> EXERCISE: Rewrite the data that follows, changing "top-left" to "upper-left" and leaving everything else unchanged; omit the pictures.

> SUPPLIED MATERIAL:
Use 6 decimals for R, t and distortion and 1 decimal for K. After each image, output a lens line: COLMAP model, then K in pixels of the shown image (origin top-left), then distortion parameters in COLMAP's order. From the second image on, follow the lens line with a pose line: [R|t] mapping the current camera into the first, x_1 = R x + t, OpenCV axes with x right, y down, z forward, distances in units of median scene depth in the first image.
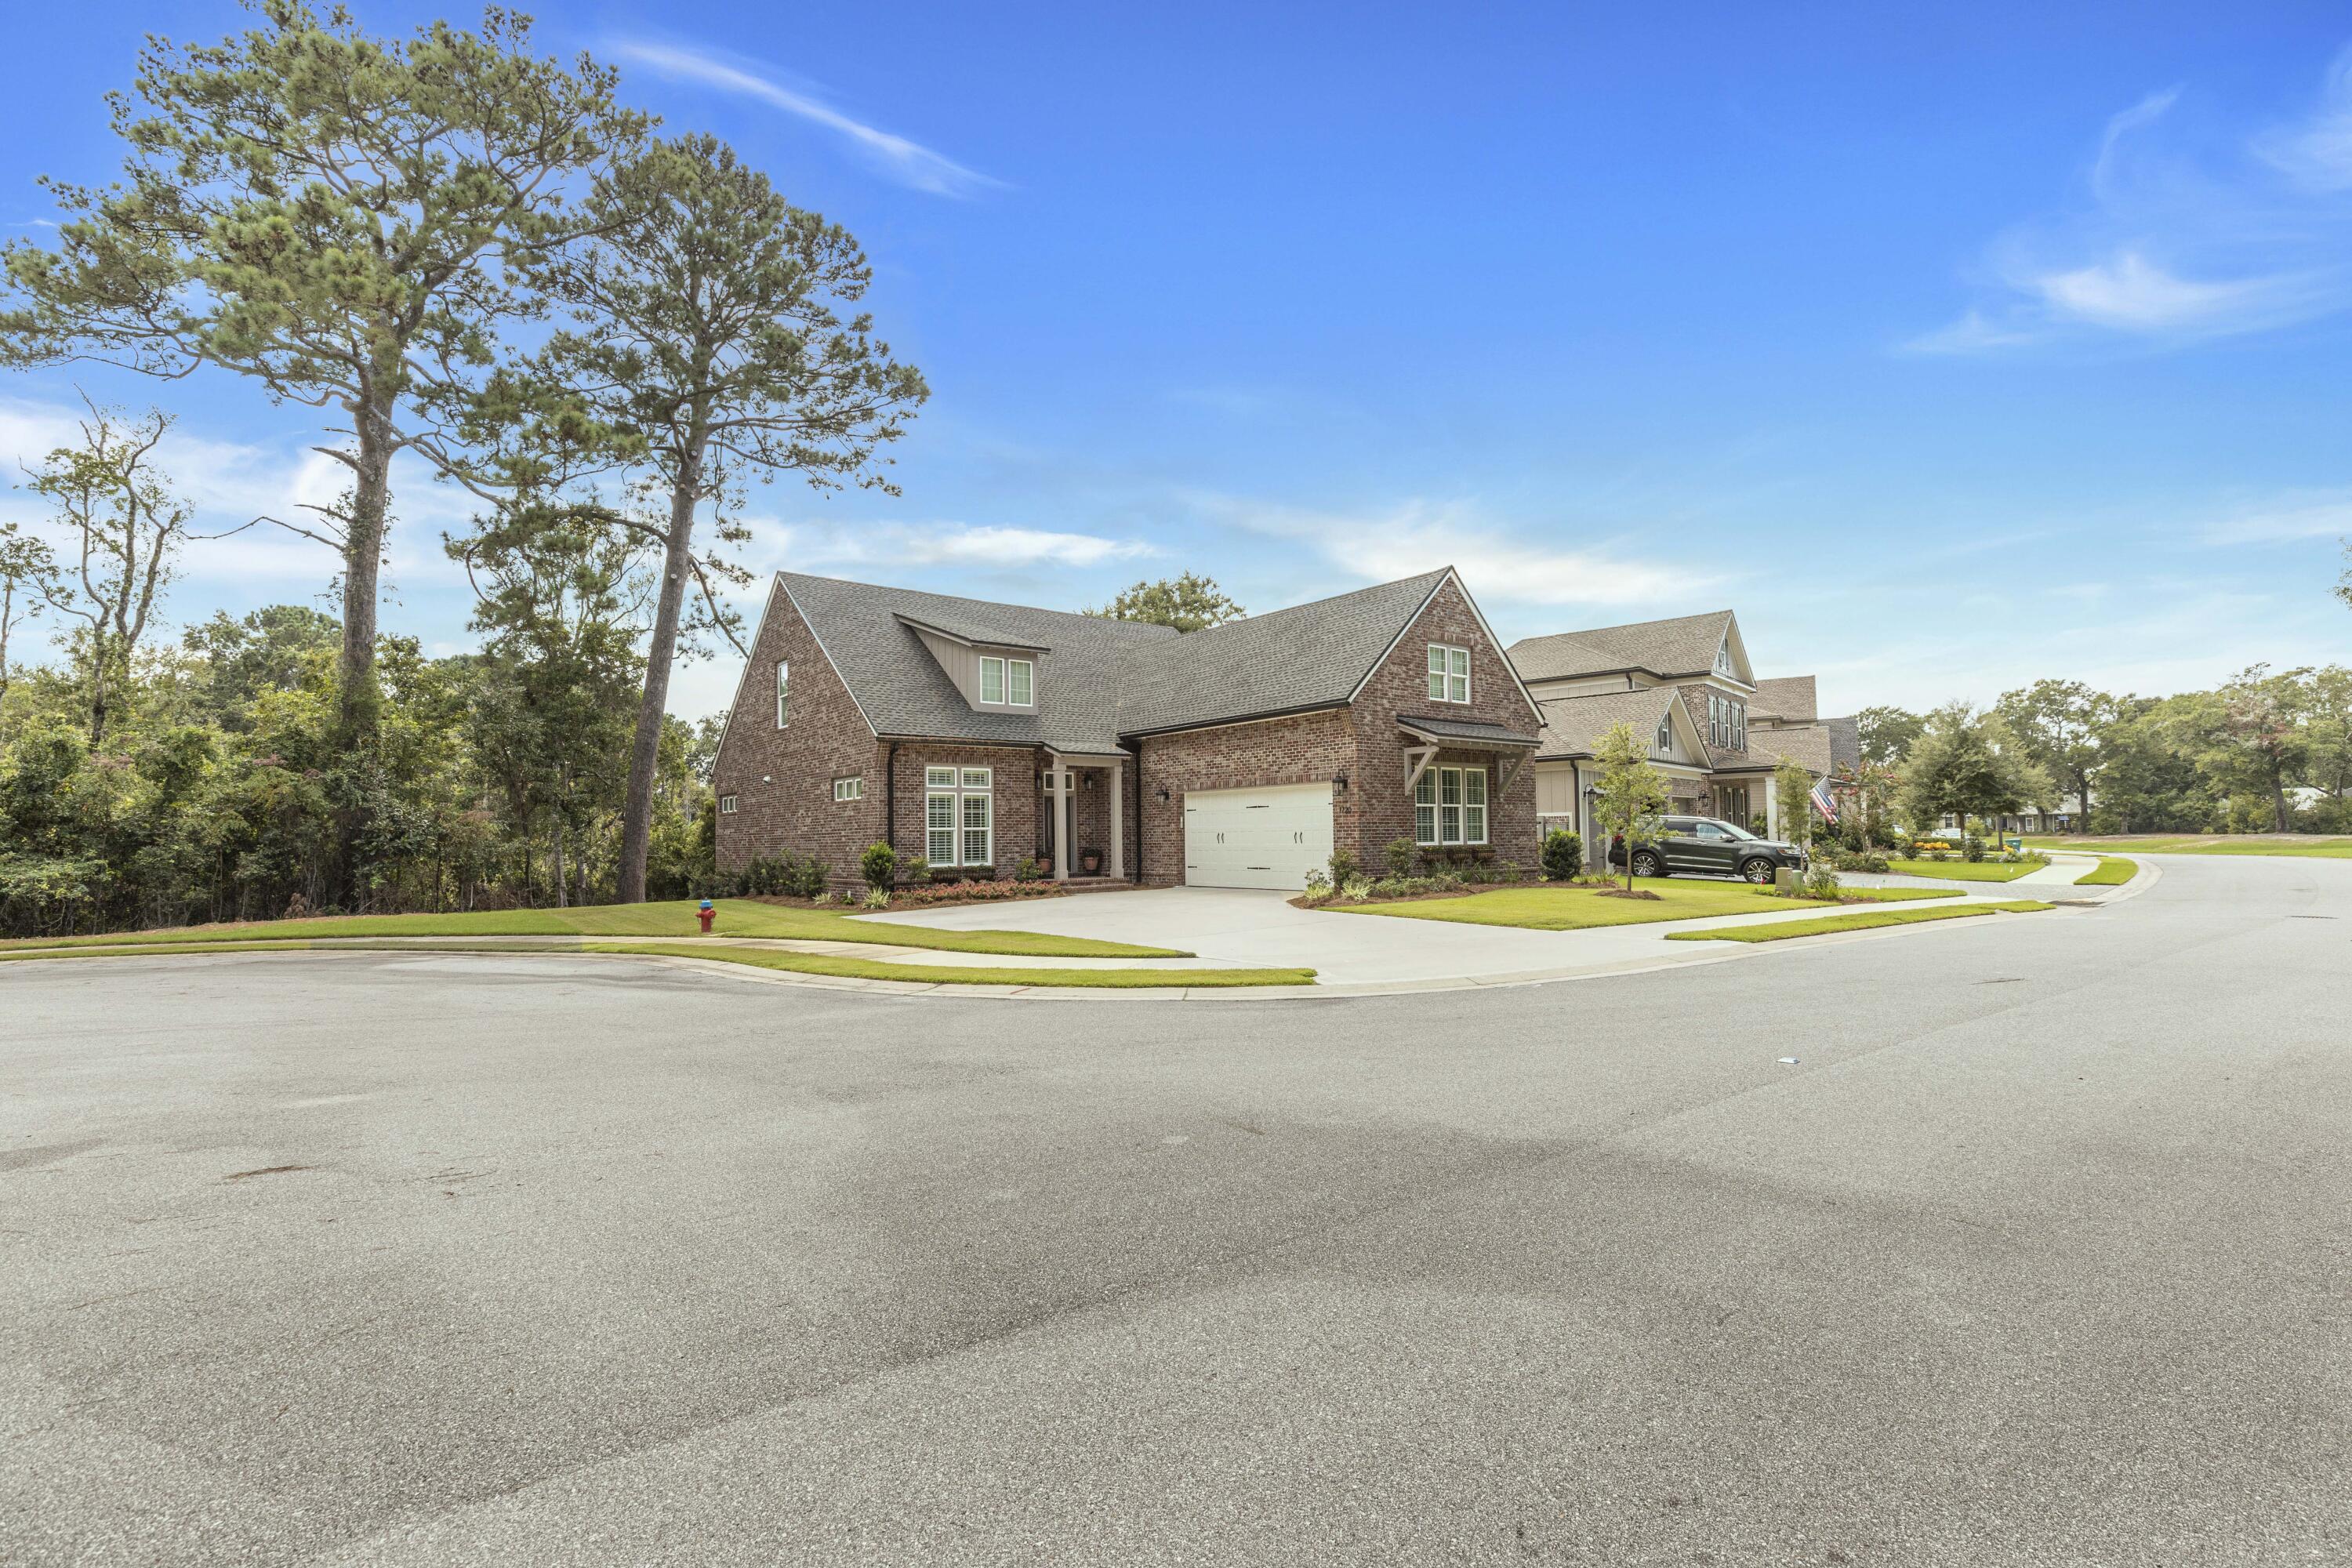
lens RADIAL K [[1125.1, 0, 1175.8], [0, 1125.1, 776.4], [0, 0, 1]] dist [0.012843, 0.000199]
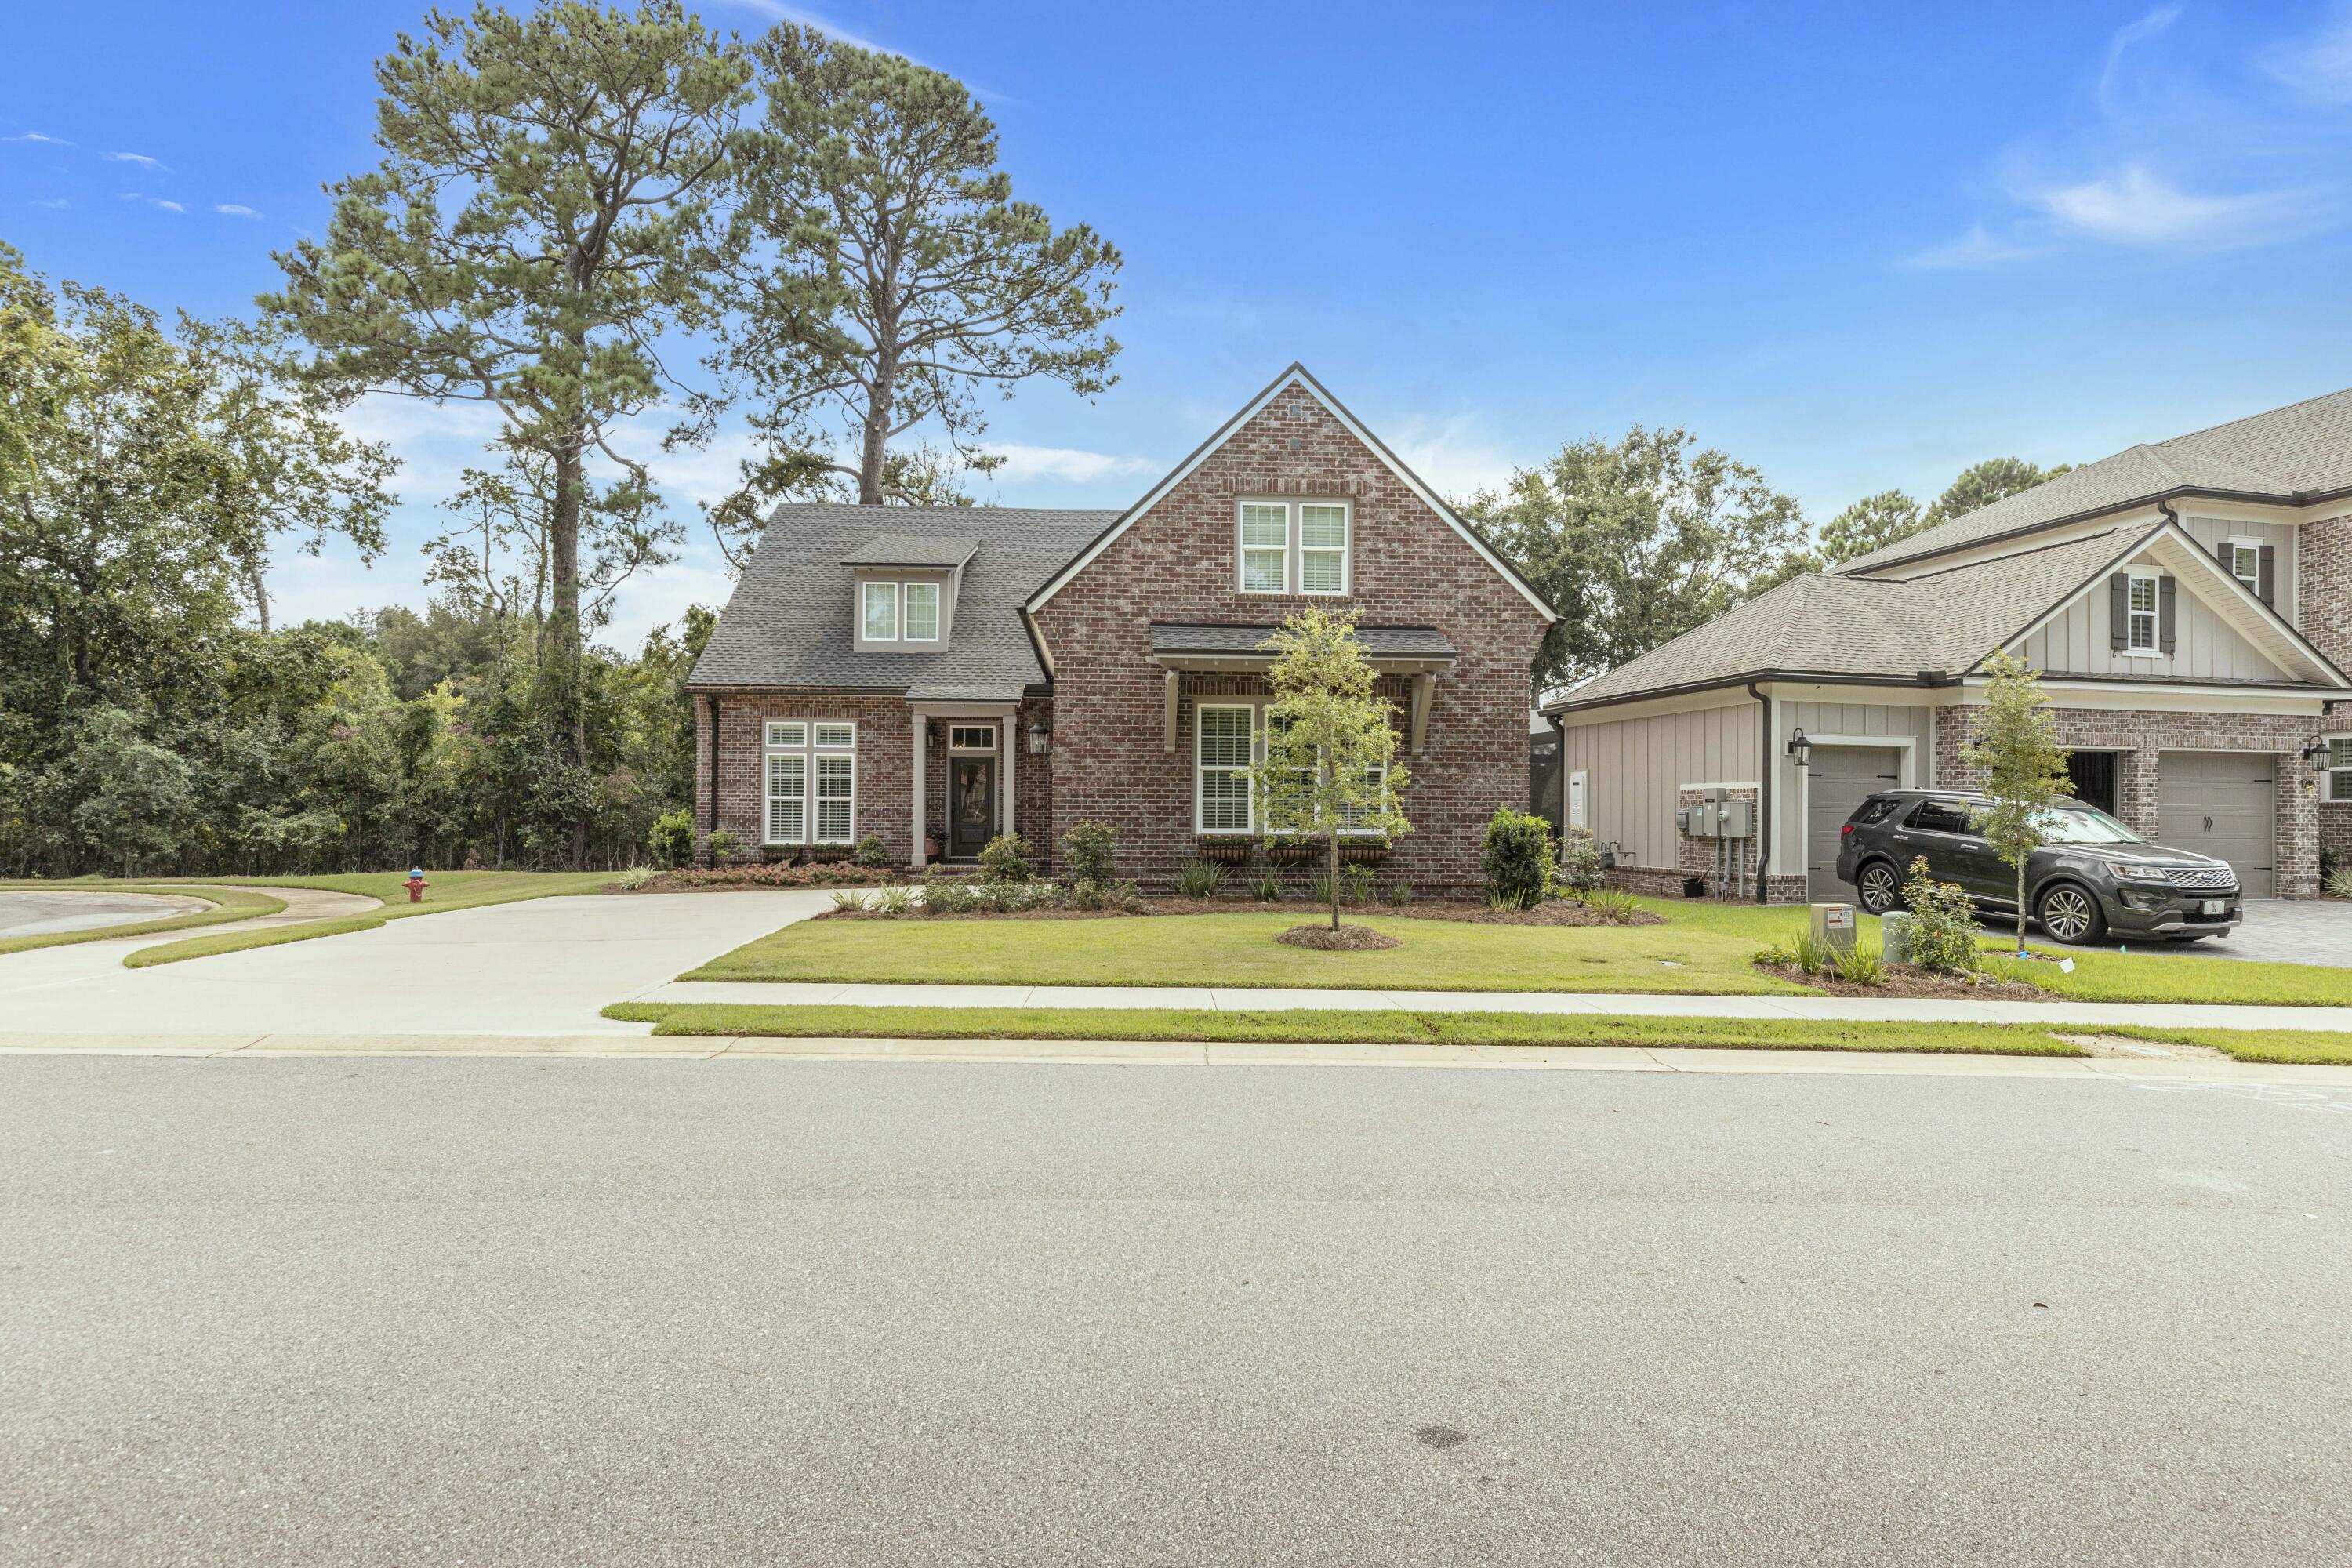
lens RADIAL K [[1354.9, 0, 1176.0], [0, 1354.9, 787.7], [0, 0, 1]] dist [0.008389, 0.000230]
pose [[0.802416, 0.007339, -0.596720, 0.601418], [0.016046, 0.999298, 0.033868, 0.010352], [0.596549, -0.036751, 0.801735, 0.372858]]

> RESPONSE AREA:
Use 6 decimals for R, t and distortion and 1 decimal for K. After each image, output a lens line: COLMAP model, then K in pixels of the shown image (origin upper-left), then distortion parameters in COLMAP's order. From the second image on, follow the lens line with a pose line: [R|t] mapping the current camera into the first, x_1 = R x + t, OpenCV axes with x right, y down, z forward, distances in units of median scene depth in the first image.
lens RADIAL K [[1125.1, 0, 1175.8], [0, 1125.1, 776.4], [0, 0, 1]] dist [0.012843, 0.000199]
lens RADIAL K [[1354.9, 0, 1176.0], [0, 1354.9, 787.7], [0, 0, 1]] dist [0.008389, 0.000230]
pose [[0.802416, 0.007339, -0.596720, 0.601418], [0.016046, 0.999298, 0.033868, 0.010352], [0.596549, -0.036751, 0.801735, 0.372858]]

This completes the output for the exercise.